Late to the party, but I'm pondering something similar.
I created the following table to track active users on a license per day:
CREATE TABLE `license_active_users` (
`license_active_user_id` int(11) NOT NULL AUTO_INCREMENT,
`license_id` int(11) NOT NULL,
`user_id` int(11) NOT NULL,
`date` date NOT NULL,
PRIMARY KEY (`license_active_user_id`),
UNIQUE KEY `license_id` (`license_id`,`user_id`,`date`)
) ENGINE=InnoDB DEFAULT CHARSET=utf8 COLLATE=utf8_unicode_ci;
In other words, 1 primary key and 1 unique index across the remaining 3 columns.
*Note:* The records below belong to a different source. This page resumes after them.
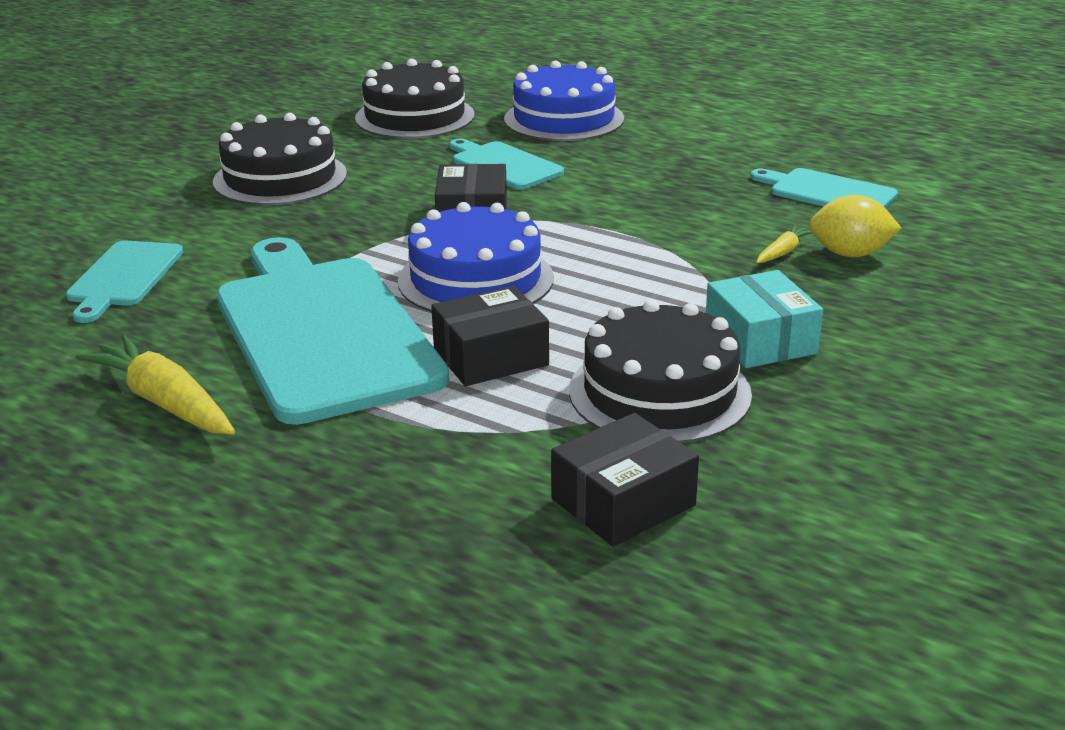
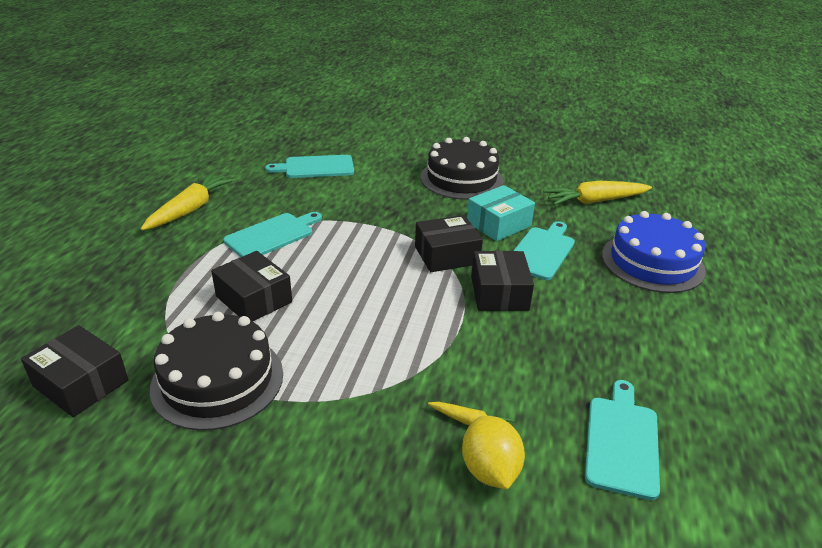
camera: 70 degrees right, 5 degrees up
(321, 331) = (272, 235): turquoise cutting board -> turquoise cutting board, size x0.49
(415, 116) = (595, 201): black cake -> yellow carrot
(475, 279) = (356, 274): blue cake -> none
(573, 202) = (499, 293): none -> black box
(760, 340) = (305, 424): turquoise box -> turquoise box (498, 224)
I then inserted 1 million unique rows into the table.
Attempting to re-insert a subset (10,000 rows) of the same data yielded the following results:
INSERT IGNORE
: 38 seconds
INSERT ... ON DUPLICATE KEY UPDATE
: 40 seconds
if (!rowExists("SELECT ..."))
INSERT
: <2 seconds
If those 10,000 rows aren't already present in the table:
INSERT IGNORE
: 34 seconds
INSERT ... ON DUPLICATE KEY UPDATE
: 41 seconds
if (!rowExists("SELECT ..."))
INSERT
: 21 seconds
So the conclusion must be if (!rowExists("SELECT ..."))
INSERT
is fastest by far - at least for this particular table configuration.
The missing test is if (rowExists("SELECT ...")){
UPDATE
} else {
INSERT
}
, but I'll assume INSERT ... ON DUPLICATE KEY UPDATE
is faster for this operation.
For your particular case, however, I would go with INSERT IGNORE
because (as far as I'm aware) it's an atomic operation and that'll save you a lot of trouble when working with threads.